Bankruptcy and mortgages covers a lot of ground,
this may be a two-parter.
Chapter 7 Bankruptcy and Mortgages
Mortgage just means debt secured by real estate. Home equity loan is just a marketing term, if you pledged your house as collateral, it is just another mortgage.
As I am licenses in Michigan, Michigan is the state law this post will follow. Mortgage law is property law is state law, so your mileage may vary.
When you got your mortgage, you signed a paper pledging your home to secure the loan, and, a promissory note to pay the money back at some interest rate over some period of time with some monthly payment.
When you get a bankruptcy discharge, your personal liability on the note is gone, but the lien on your home remains.
Most folks who file Chapter 7 bankruptcy want to keep their home, so they just keep paying the mortgage payment, and the taxes and insurance.
What About That Home Equity Loan?
I have a goofy case now, where my clients filed Chapter 7 and kept paying on the first mortgage, but not the second.
So, their personal liability was discharged, but the home equity/second mortgage lien remained.
Now, years later, the second mortgage is foreclosing.
So, we filed a Chapter 13 bankruptcy to stop the foreclosure.
Being that the home is worth much less than the balance on the first mortgage, in Chapter 13 we can strip that second mortgage lien. All we have to do is prove that, the home is worth less than the balance on the first mortgage.
However, my clients have to complete the Chapter 13 plan successfully to be able to record the lien strip judgment and have the second mortgage lien removed.
Of course, they could have walked away from the house after their Chapter 7 bankruptcy and not had to pay anything on either mortgage.
That is an analysis each homeowner filing bankruptcy should make, as my friend Cathy Moran blogs. That is, how much is my house worth? What does it cost me to stay here versus renting? Not only the mortgage payments, but taxes and insurance.
The conventional wisdom was that home values always went up, so you could not lose “investing” in a home.
Well, that blew up with the real estate bubble explosion in 2008.
It could happen again, and, lots of folks are still in underwater homes, places worth less than what is owed on the mortgages.

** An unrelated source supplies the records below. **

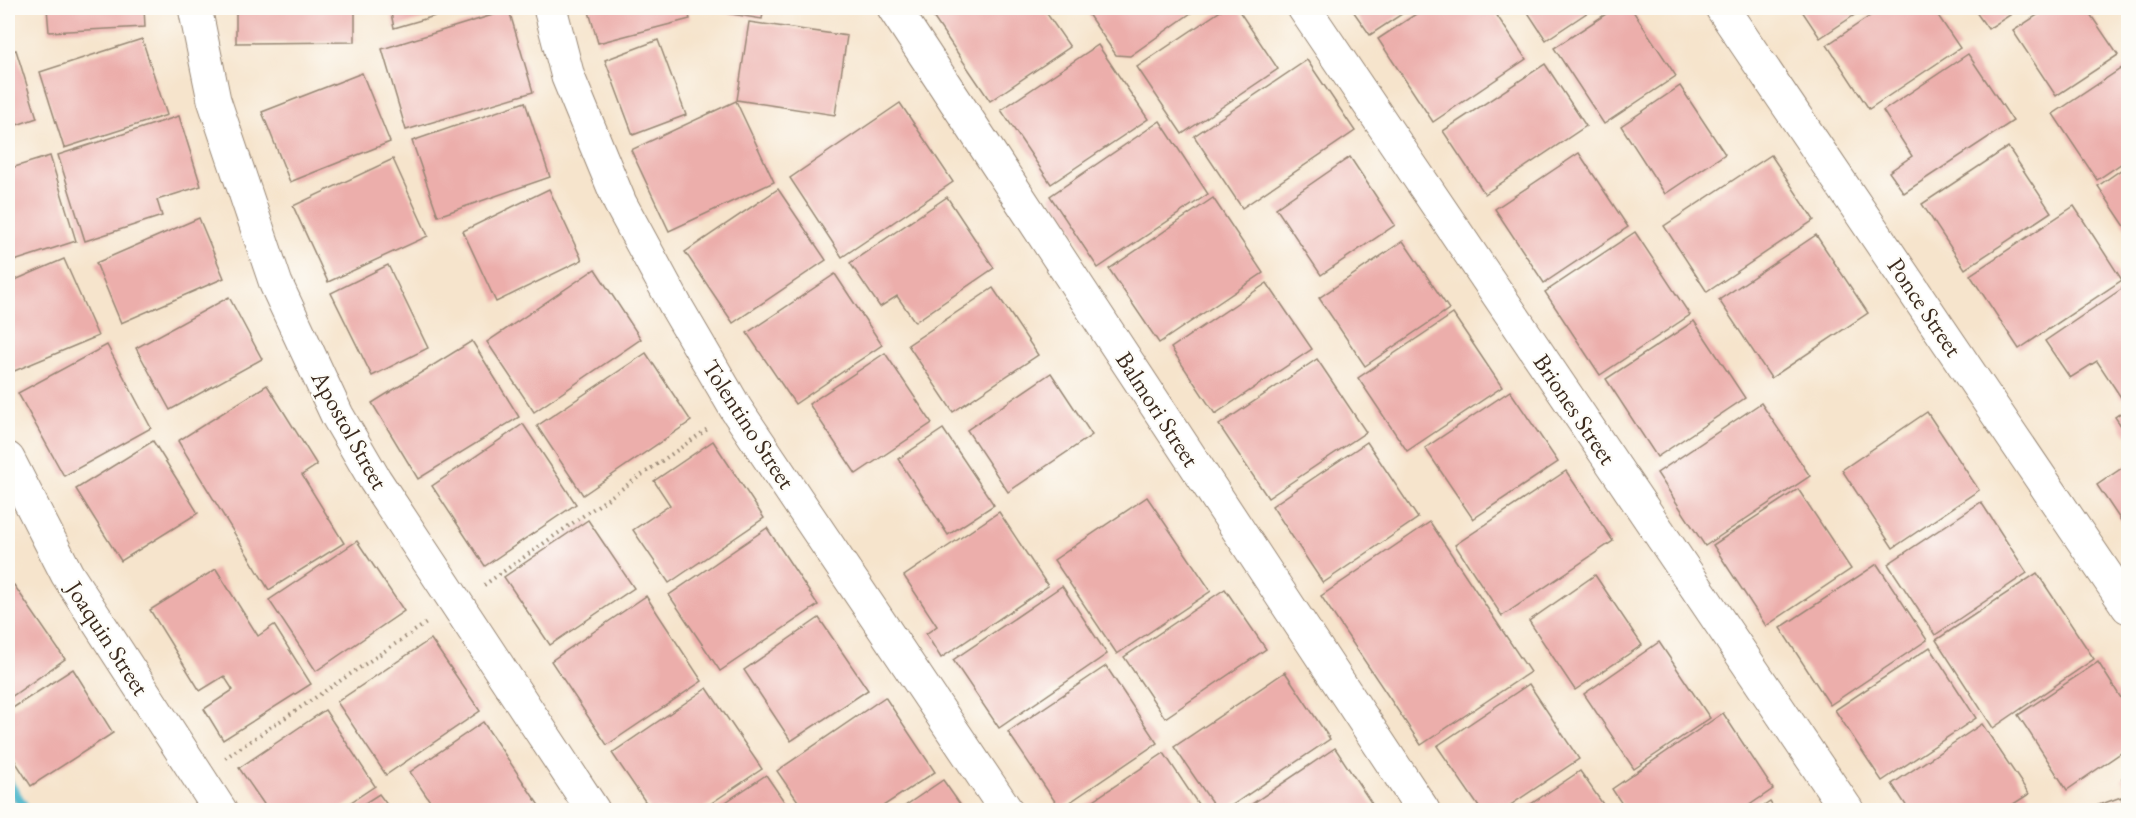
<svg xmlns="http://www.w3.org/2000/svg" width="2136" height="818" viewBox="0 0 2136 818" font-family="'EB Garamond',serif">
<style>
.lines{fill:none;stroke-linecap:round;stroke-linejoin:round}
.stream{stroke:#4fb8cc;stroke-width:10}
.building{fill:#ecaeab}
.minor-casing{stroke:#988775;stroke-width:35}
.path{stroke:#988775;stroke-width:4;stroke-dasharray:1.5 4.5;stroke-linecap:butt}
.minor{stroke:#fff;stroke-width:33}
.labels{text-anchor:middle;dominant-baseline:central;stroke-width:4.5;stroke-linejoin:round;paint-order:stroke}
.street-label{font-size:24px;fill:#3b2a1e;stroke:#fdfcf7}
</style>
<rect width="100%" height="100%" fill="#fdfcf7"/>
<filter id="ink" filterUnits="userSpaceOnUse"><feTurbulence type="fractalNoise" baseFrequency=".0167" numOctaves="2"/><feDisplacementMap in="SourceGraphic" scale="12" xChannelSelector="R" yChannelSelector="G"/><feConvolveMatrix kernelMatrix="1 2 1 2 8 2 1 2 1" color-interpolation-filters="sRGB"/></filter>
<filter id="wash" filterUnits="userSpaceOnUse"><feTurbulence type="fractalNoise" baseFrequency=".008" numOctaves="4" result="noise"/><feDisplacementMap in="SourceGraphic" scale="24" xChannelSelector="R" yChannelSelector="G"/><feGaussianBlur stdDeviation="1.35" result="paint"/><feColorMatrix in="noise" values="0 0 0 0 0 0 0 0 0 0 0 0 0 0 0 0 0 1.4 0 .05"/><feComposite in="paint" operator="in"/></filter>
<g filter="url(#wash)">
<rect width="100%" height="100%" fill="#f6e4cc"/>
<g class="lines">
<path class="stream" d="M8,782l18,28"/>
</g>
<g id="blocks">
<g class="building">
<path d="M8,8h4l1,23 -5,1z"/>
<path d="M47,8h97l1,19 -96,5z"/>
<path d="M236,8h119v34l-119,1z"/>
<path d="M390,8h72l-68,20z"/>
<path d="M588,8h99l3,11 -92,24z"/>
<path d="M707,8h57l-2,11 -55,-9z"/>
<path d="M927,8h116l27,39 -80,54z"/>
<path d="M1088,8h110l-68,48 -14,-1 -28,-41z"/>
<path d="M1225,8h12l41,61 -96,65 -45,-67z"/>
<path d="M1351,8h60l-41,27z"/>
<path d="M1425,8h67l34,51 -93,63 -55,-83z"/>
<path d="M1525,8h69l-48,32z"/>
<path d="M1615,8h16l45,68 -72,48 -50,-76z"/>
<path d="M1800,8h65l-45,30z"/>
<path d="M1882,8h51l27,40 -91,61 -42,-64z"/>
<path d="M1973,8h48l-33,21z"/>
<path d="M2048,8h38l32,47 -62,41 -43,-65z"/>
<path d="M509,10l24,82 -127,38 -24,-81z"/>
<path d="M749,22l98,14 -12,79 -98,-15z"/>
<path d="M142,39l25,76 -103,33 -24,-76z"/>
<path d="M658,40l28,75 -53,20 -28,-75z"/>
<path d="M1098,45l50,74 -97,65 -50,-74z"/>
<path d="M16,50l21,68 -29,10v-76z"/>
<path d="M1968,54l45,67 -109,72 -15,-21 23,-16 -29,-45z"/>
<path d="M1307,60l48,71 -113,77 -48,-72z"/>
<path d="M1545,64l41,62 -101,68 -42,-63z"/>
<path d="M2128,64v95l-31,21 -44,-66z"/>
<path d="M362,73l28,69 -100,40 -28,-70z"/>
<path d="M1680,86l45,68 -60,40 -44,-68z"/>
<path d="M736,101l38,81 -105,49 -38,-81z"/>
<path d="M525,102l25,75 -112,39 -26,-75z"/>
<path d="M900,103l53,79 -111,75 -52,-79z"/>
<path d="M179,116l22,70 -44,14 5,16 -77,25 -27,-86z"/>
<path d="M1160,121l48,73 -110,74 -48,-72z"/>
<path d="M2008,147l43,65 -86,57 -43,-65z"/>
<path d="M1579,153l49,74 -84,56 -49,-74z"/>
<path d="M1771,155l43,65 -107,72 -43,-66z"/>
<path d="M50,156l26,85 -68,22v-94z"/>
<path d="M1350,157l45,68 -74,50 -45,-67z"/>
<path d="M393,159l35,77 -100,46 -35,-76z"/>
<path d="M2128,165v66l-30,-45z"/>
<path d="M549,189l33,71 -86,42 -33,-71z"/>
<path d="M778,189l48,71 -93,63 -48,-71z"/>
<path d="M947,197l47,71 -79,54 -18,-26 -17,11 -30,-44z"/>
<path d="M1213,198l50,75 -104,70 -50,-74z"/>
<path d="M2074,206l48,74 -103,69 -49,-74z"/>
<path d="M199,218l25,60 -103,45 -25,-60z"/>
<path d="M1635,232l55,83 -90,60 -55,-83z"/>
<path d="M1816,235l52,78 -97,65 -52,-78z"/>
<path d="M1403,241l46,68 -84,57 -46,-68z"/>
<path d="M64,259l34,77 -86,36 -4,-12v-77z"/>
<path d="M388,265l40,83 -56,28 -41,-83z"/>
<path d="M595,269l46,70 -107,73 -47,-70z"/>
<path d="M835,274l47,71 -87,59 -48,-71z"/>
<path d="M1267,283l45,66 -97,65 -44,-66z"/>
<path d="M2126,286l2,4v105l-6,4 -25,-38 -27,17 -25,-37z"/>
<path d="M993,288l45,67 -85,57 -45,-67z"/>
<path d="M229,297l33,62 -92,51 -34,-62z"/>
<path d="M1453,314l49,73 -95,64 -49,-73z"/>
<path d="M1694,321l51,77 -88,59 -51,-78z"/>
<path d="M472,341l47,76 -101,62 -46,-76z"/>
<path d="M107,345l44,83 -87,48 -46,-83z"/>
<path d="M646,353l45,68 -108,74 -46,-69z"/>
<path d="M885,353l47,70 -76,51 -47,-70z"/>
<path d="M1317,359l49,73 -98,66 -49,-73z"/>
<path d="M1051,373l41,62 -84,57 -41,-62z"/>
<path d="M267,385l50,80 -15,10 42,68 -75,47 -91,-149z"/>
<path d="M1510,391l48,71 -85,57 -48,-71z"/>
<path d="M1761,403l49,73 -105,70 -48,-73z"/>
<path d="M2128,408v28l-13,-19z"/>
<path d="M1927,412l52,78 -86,58 -51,-78z"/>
<path d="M523,424l53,80 -91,62 -53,-80z"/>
<path d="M943,429l51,76 -46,30 -50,-76z"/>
<path d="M153,441l45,72 -77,48 -45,-72z"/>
<path d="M713,441l51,77 -95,65 -36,-53 37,-25 -16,-24z"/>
<path d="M1367,442l51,76 -95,65 -51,-77z"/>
<path d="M2128,464v67l-31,-46z"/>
<path d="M1566,471l47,70 -111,75 -47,-71z"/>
<path d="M1798,489l53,80 -85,57 -53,-81z"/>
<path d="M1147,497l64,94 -94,63 -63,-94z"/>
<path d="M1981,502l46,71 -92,62 -47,-71z"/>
<path d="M999,512l49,74 -107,72 -15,-24 11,-8 -33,-50z"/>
<path d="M588,520l46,68 -84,57 -46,-68z"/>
<path d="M1430,522l100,150 -109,73 -100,-149z"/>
<path d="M767,528l51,77 -98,66 -51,-76z"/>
<path d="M357,541l47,70 -88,60 -47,-71z"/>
<path d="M1877,564l50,76 -97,65 -50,-77z"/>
<path d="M216,569l42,67 16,-11 37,59 -88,56 -19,-31 29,-19 -9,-14 -24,15 -50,-81z"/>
<path d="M2037,573l57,86 -101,69 -57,-88z"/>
<path d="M1595,575l47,70 -67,45 -46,-69z"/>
<path d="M14,585l51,74 -57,40v-110z"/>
<path d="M1062,586l45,68 -108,74 -46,-68z"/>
<path d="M1225,589l41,60 -101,69 -41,-61z"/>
<path d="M646,596l56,85 -95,64 -56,-84z"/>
<path d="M819,618l49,72 -77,51 -47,-71z"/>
<path d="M431,639l49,72 -94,64 -49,-73z"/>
<path d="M1659,642l51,76 -76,51 -50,-75z"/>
<path d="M1930,647l46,71 -94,63 -47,-71z"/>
<path d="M2098,662l30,47v39l-61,42 -49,-75z"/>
<path d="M1106,666l51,77 -97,66 -52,-77z"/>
<path d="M73,669l40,64 -82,53 -23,-36v-39z"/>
<path d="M1285,672l45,67 -105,71h-8l-43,-63z"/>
<path d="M1529,684l50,75 -76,51h-22l-44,-64z"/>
<path d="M707,688l55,81 -61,41h-50l-39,-57z"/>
<path d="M885,697l50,75 -58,38h-73l-27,-39z"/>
<path d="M325,710l50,76 -36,24h-71l-29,-42z"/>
<path d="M1723,713l50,76 -31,21h-116l-14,-21z"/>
<path d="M483,722l57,85 -6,3h-98l-26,-38z"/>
<path d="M1982,724l47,70 -25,16h-95l-17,-26z"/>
<path d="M1335,748l41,62h-133z"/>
<path d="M1164,753l38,57h-123z"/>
<path d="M1580,771l27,39h-85z"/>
<path d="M766,775l24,35h-76z"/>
<path d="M2128,777v20l-6,-18z"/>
<path d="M943,780l21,30h-65z"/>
<path d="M379,794l12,16h-37z"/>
<path d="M2121,797l4,13h-40z"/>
<path d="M1770,802l5,8h-17z"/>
</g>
</g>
</g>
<g filter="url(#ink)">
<use href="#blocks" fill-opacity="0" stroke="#988775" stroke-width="1.5"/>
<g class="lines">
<g class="minor-casing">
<g id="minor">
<path d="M195,8l19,92 62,184 61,131 38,65 218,330"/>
<path d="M550,8l18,69 52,126 57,105 59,101 270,401"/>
<path d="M894,8l529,802"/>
<path d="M1304,8l543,802"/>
<path d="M1722,8l406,599"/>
<path d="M8,459l59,115 153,236"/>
</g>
</g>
<g class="path">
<path d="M484,585l225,-157"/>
<path d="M225,758l203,-136"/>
</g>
<use href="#minor" class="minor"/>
</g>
</g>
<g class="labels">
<g class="street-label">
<text transform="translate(1925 307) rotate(56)">Ponce Street</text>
<text transform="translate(1158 409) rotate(57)">Balmori Street</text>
<text transform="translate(1575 409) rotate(56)">Briones Street</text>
<text transform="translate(749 424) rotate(57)">Tolentino Street</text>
<text transform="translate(350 430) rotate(61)">Apostol Street</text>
<text transform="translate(108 638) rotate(57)">Joaquin Street</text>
</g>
</g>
<rect width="2136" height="818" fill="none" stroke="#fdfcf7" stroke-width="30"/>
</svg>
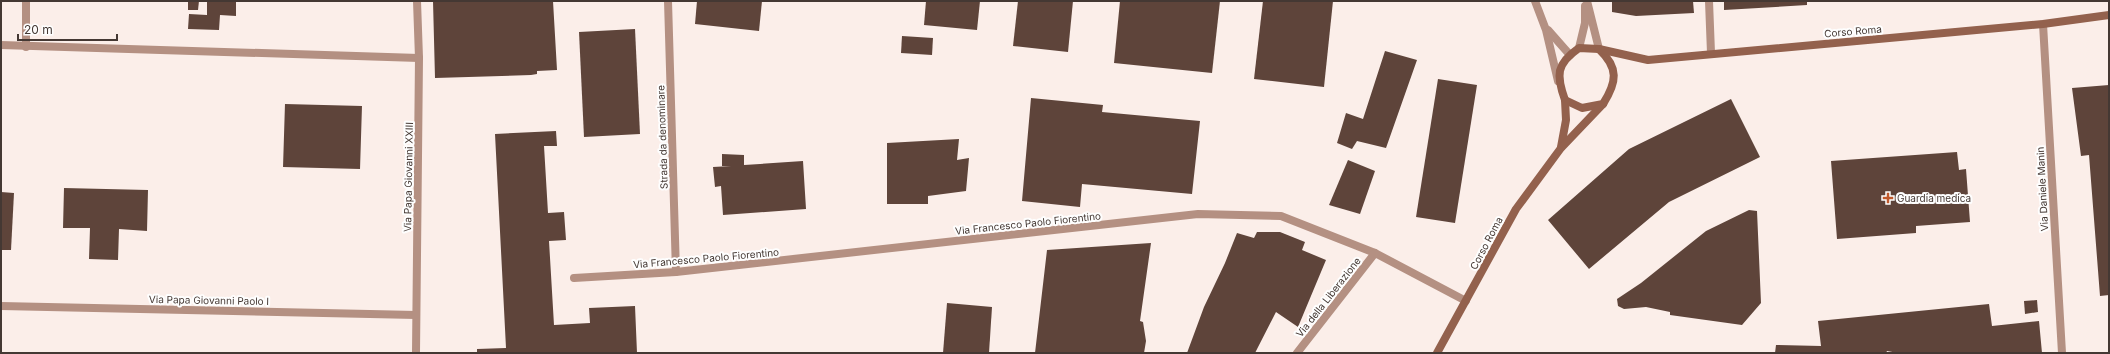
<svg xmlns="http://www.w3.org/2000/svg" width="2110" height="354" viewBox="0 0 2110 354" font-family="Inter,sans-serif">
<style>
.building{fill:#5e443a}
.lines{fill:none;stroke-linecap:round;stroke-linejoin:round}
.minor{stroke:#b49082;stroke-width:8}
.secondary{stroke:#93614d;stroke-width:8}
.poi-dot{fill:#bf592c;stroke:#fefefe;stroke-width:1.5}
.labels{text-anchor:middle;stroke-width:4;stroke-linejoin:round;paint-order:stroke}
.street-label{font-size:10px;fill:#443833;stroke:#fefefe}
.poi-label{font-size:10px;fill:#443833;stroke:#fefefe;text-anchor:start}
</style>
<rect width="100%" height="100%" fill="#fbeee9"/>
<g class="building">
<polygon points="188,1 199,1 198,10 188,10"/>
<polygon points="207,1 236,1 236,16 220,15 219,30 188,29 189,14 207,15"/>
<polygon points="433,1 553,1 557,70 537,71 537,74 531,75 435,78"/>
<polygon points="697,1 762,1 759,31 695,24"/>
<polygon points="926,1 980,1 977,30 924,25"/>
<polygon points="1018,1 1073,1 1068,52 1013,46"/>
<polygon points="1120,1 1220,1 1212,73 1114,63"/>
<polygon points="1263,1 1333,1 1324,87 1254,79"/>
<polygon points="1612,1 1693,1 1694,13 1636,16 1612,12"/>
<polygon points="1724,1 1807,1 1807,5 1724,10"/>
<polygon points="635,29 640,134 584,137 579,32"/>
<polygon points="902,36 933,38 932,55 901,53"/>
<polygon points="1385,51 1417,60 1386,148 1357,141 1352,149 1337,143 1346,113 1363,119"/>
<polygon points="1438,79 1477,85 1455,223 1416,217"/>
<polygon points="2109,85 2109,295 2100,296 2089,155 2081,156 2072,88"/>
<polygon points="1031,98 1103,105 1102,112 1200,121 1192,194 1082,184 1080,207 1022,201"/>
<polygon points="1731,99 1760,157 1669,202 1589,269 1548,220 1629,149"/>
<polygon points="285,104 362,106 360,169 283,167"/>
<polygon points="556,131 557,146 544,146 548,213 564,212 566,240 549,241 554,325 590,323 589,308 635,306 637,353 477,353 477,349 506,348 495,134"/>
<polygon points="959,139 957,160 969,158 966,191 928,196 928,204 887,204 887,143"/>
<polygon points="1957,152 1959,170 1966,169 1970,222 1916,226 1916,233 1837,239 1831,161"/>
<polygon points="722,154 744,155 744,165 803,161 806,209 723,215 721,186 715,187 713,167 731,166 722,166"/>
<polygon points="1348,160 1375,171 1360,214 1329,205"/>
<polygon points="64,188 148,190 147,231 119,229 118,260 89,259 90,228 63,228"/>
<polygon points="1,192 14,193 11,250 1,250"/>
<polygon points="1749,210 1757,211 1761,303 1742,325 1670,315 1670,312 1646,307 1624,309 1618,306 1617,299 1641,283 1706,231"/>
<polygon points="1257,232 1280,232 1305,242 1302,250 1326,260 1298,327 1276,312 1255,353 1187,353 1204,307 1225,263 1237,233 1254,238"/>
<polygon points="1151,243 1140,321 1143,322 1146,341 1144,353 1035,353 1047,250"/>
<polygon points="2037,300 2038,312 2025,314 2024,301"/>
<polygon points="947,303 992,307 989,353 943,353"/>
<polygon points="1989,304 1992,326 2039,321 2042,353 1898,353 1887,351 1886,353 1775,353 1776,345 1821,346 1818,321"/>
</g>
<g class="lines">
<g class="minor">
<polyline points="668,1 676,272"/>
<polyline points="1535,1 1546,30 1558,81"/>
<polyline points="1587,1 1599,49"/>
<polyline points="1709,1 1711,53"/>
<polyline points="2043,24 2062,353"/>
<polyline points="1548,30 1570,55"/>
<polyline points="1,45 419,58"/>
<polyline points="26,47 26,1"/>
<polyline points="1579,48 1585,23 1585,6"/>
<polyline points="574,278 676,272 1198,214 1281,216 1375,253 1466,301"/>
<polyline points="1,306 416,315"/>
<polyline points="416,353 419,58 417,1"/>
<polyline points="1297,353 1375,253"/>
</g>
<g class="secondary">
<path d="M 1579,48 L 1599,49 C 1619,68 1617,82 1603,104 L 1582,108 L 1565,100 C 1556,75 1556,64 1579,48 Z"/>
<polyline points="1599,49 1648,60 2043,24 2109,15"/>
<polyline points="1561,147 1566,120 1565,100"/>
<polyline points="1437,353 1516,209 1561,148 1603,104"/>
</g>
</g>
<path class="poi-dot" d="M1886 192h4v4h4v4h-4v4h-4v-4h-4v-4h4z"/>
<g class="labels">
<g class="street-label">
<text transform="translate(1853 31) rotate(-5)" y="4">Corso Roma</text>
<text transform="translate(662 137) rotate(-92)" y="4">Strada da denominare</text>
<text transform="translate(408 177) rotate(-89)" y="4">Via Papa Giovanni XXIII</text>
<text transform="translate(2042 189) rotate(-93)" y="4">Via Daniele Manin</text>
<text transform="translate(1028 223) rotate(-6)" y="4">Via Francesco Paolo Fiorentino</text>
<text transform="translate(1486 243) rotate(-62)" y="4">Corso Roma</text>
<text transform="translate(706 258) rotate(-5)" y="4">Via Francesco Paolo Fiorentino</text>
<text transform="translate(1328 297) rotate(-52)" y="4">Via della Liberazione</text>
<text transform="translate(209 300) rotate(1)" y="4">Via Papa Giovanni Paolo I</text>
</g>
<g class="poi-label">
<text x="1897" y="202">Guardia medica</text>
</g>
</g>
<rect width="2110" height="354" fill="none" stroke="#443833" stroke-width="4"/>
<path d="M18 34v6h99v-6" fill="none" stroke="#443833" stroke-width="2"/>
<text x="24" y="34" font-size="12" fill="#443833" stroke="#fefefe" stroke-width="3" paint-order="stroke">20 m</text>
</svg>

I tell people, you have not paid that balance you owe yet, that $200,000 you owe on your home now worth $150,000. Why not take that $200,000 and buy a $200,000 house? Filing bankruptcy is your chance to start over and walk away from that bad deal.
But we humans make decisions on the basis of our emotions, and we are tied to our homes, where our kids go to school, neighbors, and so on.
But at least do the numbers, make the analysis, so you know what the consequences of your decision are.